**Required work**
Please restate every record below word for word and skip the pictures.

***** Data for the task *****

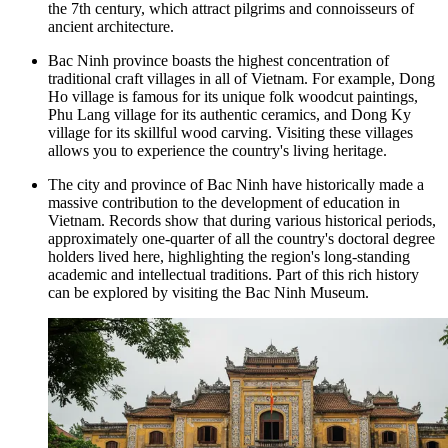
the 7th century, which attract pilgrims and connoisseurs of
ancient architecture.
Bac Ninh province boasts the highest concentration of
traditional craft villages in all of Vietnam. For example, Dong
Ho village is famous for its unique folk woodcut paintings,
Phu Lang village for its authentic ceramics, and Dong Ky
village for its skillful wood carving. Visiting these villages
allows you to experience the country's living heritage.
The city and province of Bac Ninh have historically made a
massive contribution to the development of education in
Vietnam. Records show that during various historical periods,
approximately one-quarter of all the country's doctoral degree
holders lived here, highlighting the region's long-standing
academic and intellectual traditions. Part of this rich history
can be explored by visiting the
Bac Ninh Museum
.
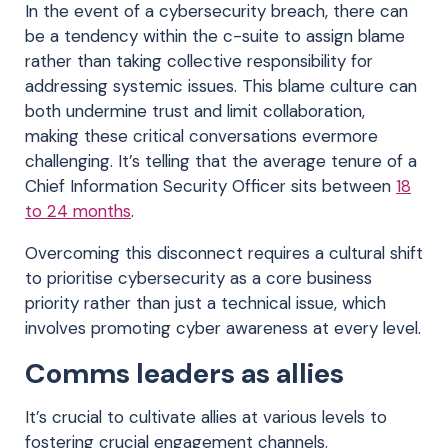
In the event of a cybersecurity breach, there can
be a tendency within the c-suite to assign blame
rather than taking collective responsibility for
addressing systemic issues. This blame culture can
both undermine trust and limit collaboration,
making these critical conversations evermore
challenging. It’s telling that the average tenure of a
Chief Information Security Officer sits between
18
to 24 months
.
Overcoming this disconnect requires a cultural shift
to prioritise cybersecurity as a core business
priority rather than just a technical issue, which
involves promoting cyber awareness at every level.
Comms leaders as allies
It’s crucial to cultivate allies at various levels to
fostering crucial engagement channels.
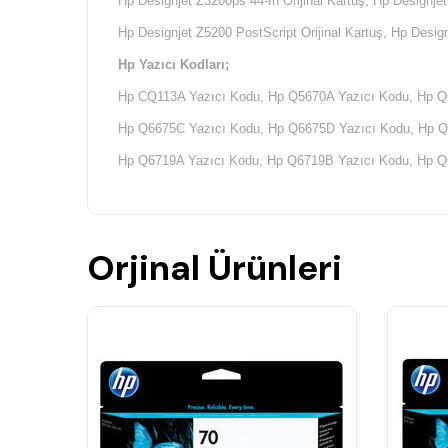
Hp Designjet Z3200ps 44-In Orijinal Kartuş,
Hp Designjet
Hp Designjet Z5200 PostScript Orijinal Kartuş, Hp Design
Hp Yazıcı Kodları;
Hp CQ113A Yazıcı Kodu, Hp Q5670A Yazıcı Kodu, Hp Q
Hp Q6675C Yazıcı Kodu, Hp Q6675D Yazıcı Kodu, Hp Q
Hp Q6719A Yazıcı Kodu, Hp Q6719B Yazıcı Kodu, Hp Q
Hp Q6721A Yazıcı Kodu, Hp Q6721B Yazıcı Kodu, Hp Q
Hp Q6675A Yazıcı Kodu, Hp Q6675B Yazıcı Kodu, Hp Q
Orjinal Ürünleri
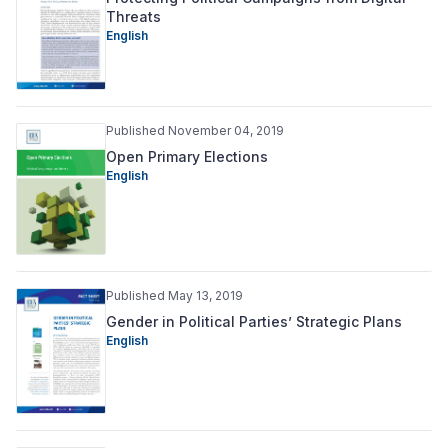
Threats
English
Published November 04, 2019
Open Primary Elections
English
Published May 13, 2019
Gender in Political Parties’ Strategic Plans
English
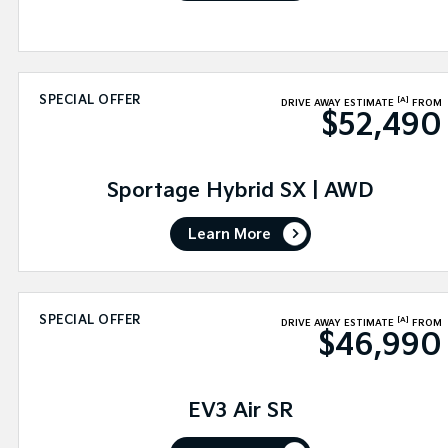
SPECIAL OFFER
[A]
DRIVE AWAY ESTIMATE
FROM
$52,490
Sportage Hybrid SX | AWD
Learn More
SPECIAL OFFER
[A]
DRIVE AWAY ESTIMATE
FROM
$46,990
EV3 Air SR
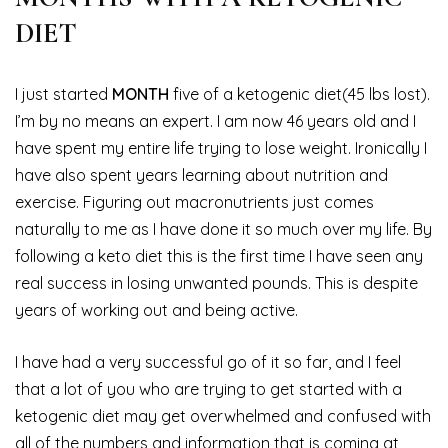
DIET
I just started
MONTH
five of a ketogenic diet(45 lbs lost).
I’m by no means an expert. I am now 46 years old and I
have spent my entire life trying to lose weight. Ironically I
have also spent years learning about nutrition and
exercise. Figuring out macronutrients just comes
naturally to me as I have done it so much over my life. By
following a keto diet this is the first time I have seen any
real success in losing unwanted pounds. This is despite
years of working out and being active.
I have had a very successful go of it so far, and I feel
that a lot of you who are trying to get started with a
ketogenic diet may get overwhelmed and confused with
all of the numbers and information that is coming at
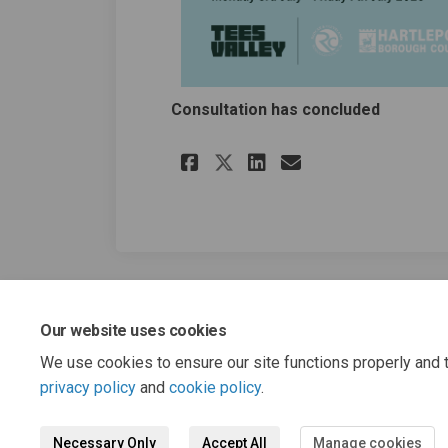
Consultation has concluded
Share Tees Valley G
Share Tees Val
Email Tees V
Share Tees Valley
Our website uses cookies
We use cookies to ensure our site functions properly and t
privacy policy
and
cookie policy
.
Necessary Only
Accept All
Manage cookies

*****

**Reply to the exercise**
the 7th century, which attract pilgrims and connoisseurs of
ancient architecture.
Bac Ninh province boasts the highest concentration of
traditional craft villages in all of Vietnam. For example, Dong
Ho village is famous for its unique folk woodcut paintings,
Phu Lang village for its authentic ceramics, and Dong Ky
village for its skillful wood carving. Visiting these villages
allows you to experience the country's living heritage.
The city and province of Bac Ninh have historically made a
massive contribution to the development of education in
Vietnam. Records show that during various historical periods,
approximately one-quarter of all the country's doctoral degree
holders lived here, highlighting the region's long-standing
academic and intellectual traditions. Part of this rich history
can be explored by visiting the
Bac Ninh Museum
.
In the event of a cybersecurity breach, there can
be a tendency within the c-suite to assign blame
rather than taking collective responsibility for
addressing systemic issues. This blame culture can
both undermine trust and limit collaboration,
making these critical conversations evermore
challenging. It’s telling that the average tenure of a
Chief Information Security Officer sits between
18
to 24 months
.
Overcoming this disconnect requires a cultural shift
to prioritise cybersecurity as a core business
priority rather than just a technical issue, which
involves promoting cyber awareness at every level.
Comms leaders as allies
It’s crucial to cultivate allies at various levels to
fostering crucial engagement channels.
Hp Designjet Z3200ps 44-In Orijinal Kartuş,
Hp Designjet
Hp Designjet Z5200 PostScript Orijinal Kartuş, Hp Design
Hp Yazıcı Kodları;
Hp CQ113A Yazıcı Kodu, Hp Q5670A Yazıcı Kodu, Hp Q
Hp Q6675C Yazıcı Kodu, Hp Q6675D Yazıcı Kodu, Hp Q
Hp Q6719A Yazıcı Kodu, Hp Q6719B Yazıcı Kodu, Hp Q
Hp Q6721A Yazıcı Kodu, Hp Q6721B Yazıcı Kodu, Hp Q
Hp Q6675A Yazıcı Kodu, Hp Q6675B Yazıcı Kodu, Hp Q
Orjinal Ürünleri
Threats
English
Published November 04, 2019
Open Primary Elections
English
Published May 13, 2019
Gender in Political Parties’ Strategic Plans
English
SPECIAL OFFER
[A]
DRIVE AWAY ESTIMATE
FROM
$52,490
Sportage Hybrid SX | AWD
Learn More
SPECIAL OFFER
[A]
DRIVE AWAY ESTIMATE
FROM
$46,990
EV3 Air SR
DIET
I just started
MONTH
five of a ketogenic diet(45 lbs lost).
I’m by no means an expert. I am now 46 years old and I
have spent my entire life trying to lose weight. Ironically I
have also spent years learning about nutrition and
exercise. Figuring out macronutrients just comes
naturally to me as I have done it so much over my life. By
following a keto diet this is the first time I have seen any
real success in losing unwanted pounds. This is despite
years of working out and being active.
I have had a very successful go of it so far, and I feel
that a lot of you who are trying to get started with a
ketogenic diet may get overwhelmed and confused with
all of the numbers and information that is coming at
Consultation has concluded
Share Tees Valley G
Share Tees Val
Email Tees V
Share Tees Valley
Our website uses cookies
We use cookies to ensure our site functions properly and t
privacy policy
and
cookie policy
.
Necessary Only
Accept All
Manage cookies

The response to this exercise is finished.